Parker desapareceu de circulação durante uma semana inteira.
Quando voltou vinha pálido e cansado e Brandon, após um rápido
relance de olhos pela cara dele, disse:
— Teve algum azar? Por onde é que andou?
— Estive na Biblioteca de Livros de Referência do Congresso.
— E esperava encontrar madeira lá?
— Esperava encontrar informações sobre a madeira. São quase tão
raras como a própria madeira, mas descobri uma coisa. Há cerca de cem anos,
no planeta Beloman (fica no Sector Partu), houve um homem que declarou
que a sua profissão era entalhador.
— Duvido de que ainda possamos contar com ele para o consultarmos
— disse Brandon secamente.
— Certo. Mas se a profissão dele era entalhador, deve ter andado a
fazer algo com madeira, o que significa que deve ter havido alguma. Se
trabalhou naquela atividade muito tempo, deve ter tido muita madeira e pode
ser que tenha sobrado lá alguma.
— Entalhador — murmurou Brandon. — Uma pessoa que grava em
madeira. Uma pessoa que faz coisas a partir da madeira. Mas isso é
impossível! Mesmo há cem anos não havia já madeira em quantidade
suficiente para que alguém pudesse fazer profissão do seu uso. Onde obteve
essa informação?
— De um pequeno livro intitulado Profissões Estranhas. Tudo o que lá
dizia era que «no último censo da população em Beloman, houve um homem
que declarou ter a profissão de entalhador». O Sector Partu é bastante
afastado daqui e pode acontecer que as consultas que o Sr. Morrison está a
fazer não atinjam aquele sector. Penso que vale a pena investigar.
— Beloman. O nome não me é estranho. Tenho lá alguns interesses?

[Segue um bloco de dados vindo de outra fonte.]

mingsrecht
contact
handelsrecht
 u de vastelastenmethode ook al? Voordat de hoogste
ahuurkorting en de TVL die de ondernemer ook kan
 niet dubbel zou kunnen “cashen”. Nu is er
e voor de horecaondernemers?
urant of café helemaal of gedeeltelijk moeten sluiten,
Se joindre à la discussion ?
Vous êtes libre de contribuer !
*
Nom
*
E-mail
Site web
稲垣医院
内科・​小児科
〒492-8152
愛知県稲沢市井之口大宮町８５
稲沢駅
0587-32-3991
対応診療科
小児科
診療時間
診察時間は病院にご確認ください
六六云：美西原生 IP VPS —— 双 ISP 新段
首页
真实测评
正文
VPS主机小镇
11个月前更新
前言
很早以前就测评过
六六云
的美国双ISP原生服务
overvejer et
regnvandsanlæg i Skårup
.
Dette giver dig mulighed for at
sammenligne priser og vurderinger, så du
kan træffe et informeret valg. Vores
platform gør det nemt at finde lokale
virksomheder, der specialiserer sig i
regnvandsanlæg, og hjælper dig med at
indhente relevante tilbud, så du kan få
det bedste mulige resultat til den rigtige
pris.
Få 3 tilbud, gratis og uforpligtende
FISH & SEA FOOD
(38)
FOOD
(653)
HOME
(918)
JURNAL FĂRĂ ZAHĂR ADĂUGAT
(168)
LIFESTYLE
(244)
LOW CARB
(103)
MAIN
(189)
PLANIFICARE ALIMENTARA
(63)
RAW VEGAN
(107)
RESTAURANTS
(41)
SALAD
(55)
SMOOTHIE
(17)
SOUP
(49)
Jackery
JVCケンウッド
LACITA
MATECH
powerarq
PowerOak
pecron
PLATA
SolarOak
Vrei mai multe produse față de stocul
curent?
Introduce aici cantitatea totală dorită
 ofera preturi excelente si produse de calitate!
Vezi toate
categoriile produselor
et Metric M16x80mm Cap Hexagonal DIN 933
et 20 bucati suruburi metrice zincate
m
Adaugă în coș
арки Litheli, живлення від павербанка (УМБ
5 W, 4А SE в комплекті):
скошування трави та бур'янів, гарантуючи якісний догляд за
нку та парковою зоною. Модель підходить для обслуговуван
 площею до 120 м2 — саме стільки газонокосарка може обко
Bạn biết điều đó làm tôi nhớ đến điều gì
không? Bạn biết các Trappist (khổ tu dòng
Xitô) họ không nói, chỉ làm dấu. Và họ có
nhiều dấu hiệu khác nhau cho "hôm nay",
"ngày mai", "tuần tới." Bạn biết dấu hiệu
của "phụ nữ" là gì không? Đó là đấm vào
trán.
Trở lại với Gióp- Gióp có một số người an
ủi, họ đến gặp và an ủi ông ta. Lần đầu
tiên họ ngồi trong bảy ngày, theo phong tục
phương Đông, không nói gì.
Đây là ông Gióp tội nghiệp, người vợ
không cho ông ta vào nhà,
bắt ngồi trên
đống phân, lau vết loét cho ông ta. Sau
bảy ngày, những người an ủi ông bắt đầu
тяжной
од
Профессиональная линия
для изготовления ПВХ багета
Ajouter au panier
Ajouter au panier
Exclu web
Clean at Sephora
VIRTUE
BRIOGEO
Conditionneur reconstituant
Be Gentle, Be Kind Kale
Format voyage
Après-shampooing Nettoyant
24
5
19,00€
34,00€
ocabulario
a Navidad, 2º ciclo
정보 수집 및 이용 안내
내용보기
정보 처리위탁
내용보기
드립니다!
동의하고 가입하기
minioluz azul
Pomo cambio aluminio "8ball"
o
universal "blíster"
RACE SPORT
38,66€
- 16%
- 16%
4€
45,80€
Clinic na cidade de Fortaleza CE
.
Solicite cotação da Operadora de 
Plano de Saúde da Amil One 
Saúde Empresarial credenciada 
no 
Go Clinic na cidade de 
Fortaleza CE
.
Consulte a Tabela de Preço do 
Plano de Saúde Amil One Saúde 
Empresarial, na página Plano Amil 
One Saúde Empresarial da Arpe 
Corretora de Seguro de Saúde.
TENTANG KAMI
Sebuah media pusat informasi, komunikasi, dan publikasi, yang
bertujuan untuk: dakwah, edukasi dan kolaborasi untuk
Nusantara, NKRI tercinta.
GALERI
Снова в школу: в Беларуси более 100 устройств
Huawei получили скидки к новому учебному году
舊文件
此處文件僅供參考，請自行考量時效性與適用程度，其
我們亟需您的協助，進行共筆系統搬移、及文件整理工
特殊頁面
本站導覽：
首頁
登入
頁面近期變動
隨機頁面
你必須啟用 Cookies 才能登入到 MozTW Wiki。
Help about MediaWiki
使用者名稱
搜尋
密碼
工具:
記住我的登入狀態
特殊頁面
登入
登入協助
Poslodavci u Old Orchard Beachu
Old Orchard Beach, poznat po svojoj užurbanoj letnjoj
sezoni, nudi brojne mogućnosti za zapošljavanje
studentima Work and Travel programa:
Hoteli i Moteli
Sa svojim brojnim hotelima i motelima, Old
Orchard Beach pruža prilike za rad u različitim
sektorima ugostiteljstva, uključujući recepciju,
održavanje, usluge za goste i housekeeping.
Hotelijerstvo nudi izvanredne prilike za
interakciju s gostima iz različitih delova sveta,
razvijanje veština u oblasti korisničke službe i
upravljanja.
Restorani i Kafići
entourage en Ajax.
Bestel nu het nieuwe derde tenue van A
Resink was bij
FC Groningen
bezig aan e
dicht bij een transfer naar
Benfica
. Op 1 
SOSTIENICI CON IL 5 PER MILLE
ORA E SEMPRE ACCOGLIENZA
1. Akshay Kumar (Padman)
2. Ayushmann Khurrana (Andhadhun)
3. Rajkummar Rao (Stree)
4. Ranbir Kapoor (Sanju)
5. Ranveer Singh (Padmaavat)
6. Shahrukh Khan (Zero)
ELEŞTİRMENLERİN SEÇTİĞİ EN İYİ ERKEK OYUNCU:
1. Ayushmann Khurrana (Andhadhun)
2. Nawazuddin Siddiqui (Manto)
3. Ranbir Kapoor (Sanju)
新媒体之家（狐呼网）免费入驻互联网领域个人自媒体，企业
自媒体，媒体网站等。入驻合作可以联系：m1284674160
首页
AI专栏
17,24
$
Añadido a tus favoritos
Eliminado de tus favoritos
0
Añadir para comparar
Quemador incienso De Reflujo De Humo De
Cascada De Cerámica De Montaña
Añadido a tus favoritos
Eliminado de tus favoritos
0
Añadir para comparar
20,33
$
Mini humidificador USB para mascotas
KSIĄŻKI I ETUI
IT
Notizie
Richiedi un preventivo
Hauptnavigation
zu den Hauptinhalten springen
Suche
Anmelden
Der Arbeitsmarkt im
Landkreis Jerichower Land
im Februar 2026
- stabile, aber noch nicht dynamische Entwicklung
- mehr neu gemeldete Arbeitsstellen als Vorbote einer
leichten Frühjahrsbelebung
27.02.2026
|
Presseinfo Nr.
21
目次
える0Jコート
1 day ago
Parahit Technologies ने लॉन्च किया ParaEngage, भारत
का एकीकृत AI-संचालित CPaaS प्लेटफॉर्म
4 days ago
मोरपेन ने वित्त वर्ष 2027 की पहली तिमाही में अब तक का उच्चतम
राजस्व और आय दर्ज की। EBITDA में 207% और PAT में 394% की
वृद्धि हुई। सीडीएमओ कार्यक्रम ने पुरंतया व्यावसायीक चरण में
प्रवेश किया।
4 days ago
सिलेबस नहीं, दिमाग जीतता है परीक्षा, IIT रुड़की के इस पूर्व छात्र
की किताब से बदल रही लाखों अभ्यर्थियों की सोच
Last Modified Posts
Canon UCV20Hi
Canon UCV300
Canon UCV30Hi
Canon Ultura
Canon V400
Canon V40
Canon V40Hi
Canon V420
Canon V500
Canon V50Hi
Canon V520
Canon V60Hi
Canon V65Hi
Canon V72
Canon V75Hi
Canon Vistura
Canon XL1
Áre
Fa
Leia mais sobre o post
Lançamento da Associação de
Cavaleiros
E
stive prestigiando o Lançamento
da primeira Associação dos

— Tem, sim. O senhor controla algumas minas. Se o pedisse ao seu
inspetor que lá reside, tenho a certeza de que ele descobriria facilmente se
ainda por lá há alguma madeira.
— É uma ideia. Pode ser até uma ideia muito boa. Já alguma vez estive
em Beloman, Parker?
— Que eu saiba, não. Pelo menos desde que trabalho para si, não.
— Julgo que nunca estive no Sector Partu. Parker: faça-se um
inventário das minhas participações financeiras em Partu e vizinhanças. É
tempo de eu ir fazer uma visita de inspeção.